Similar to the Poker Sports League, the IFP’s project will feature players from cities across India.
Cities to Compete for Glory
Those selected to play will represent their region in a league system where points are earned by winning matches.
Although the exact dates and venues have yet to be decided, the cities set to take part in the first ever Indian IFP Match Poker League will be: Ahmedabad, Bangalore, Chandigarh, Chennai, Delhi, Kolkata and Mumbai and Goa.
To ensure the event doesn’t fall foul of India’s gambling laws where only select regions are allowed to offer designated games of “skill” for real money, the league won’t have an entry fee. However, there will be prize money on offer for the winning teams/players.
Match Format to Promote Skill in Poker
As well as making the event a freeroll, the IFP will be using its “match poker” format. Played on digital devices to allow for electronic scoring and dealing, match poker essentially aims to eliminate as much luck from the game as possible and allow the most skilled players to triumph.

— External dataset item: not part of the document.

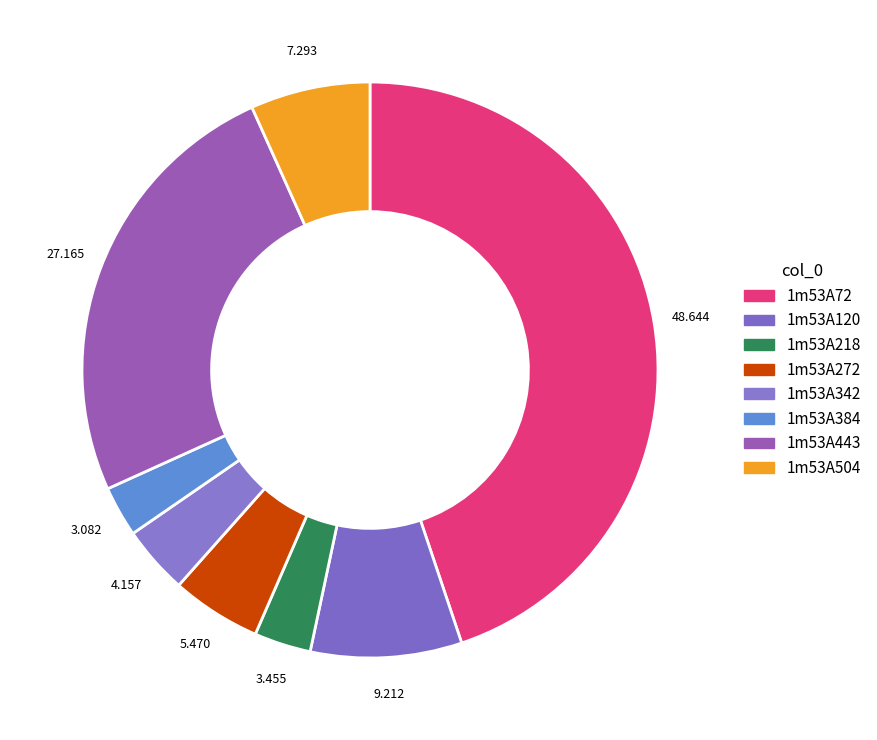

To the nearest percent, what is the difference between the largest and smallest slice percentages?

42%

This dynamic is very much in line with India’s current push to put poker on the same platform as popular sports such as cricket. Just as the Poker Sports League promoted itself as a “mind sport” contest, the IFP’s offering will hope to show that its tournaments are akin to that of a chess tournament.
As well as planning to capitalize on the recent surge in popularity of poker in India, the IFP is on the cusp of launching similar events in Italy and Spain. But if it can carve out a niche in India, it could easily become the organization’s most popular market.
What is Match Poker?
Match poker is a team game that uses the rules of Texas Hold’em. However, unlike traditional tournaments, players seated in the same position at different tables all get dealt the same hand.
In the words of the IFP: “The same cards are dealt at all tables (hole cards and community cards). This means that every player in seat 1 (each from a different team) has identical cards. The same is true in every other seat.”
On top of this dynamic, the usual betting structure for a match poker event is pot limit pre-flop and no limit post-flop. From this, a set number of hands are dealt with players earning points for each pot they win. The team with the most points at the end is declared the winner.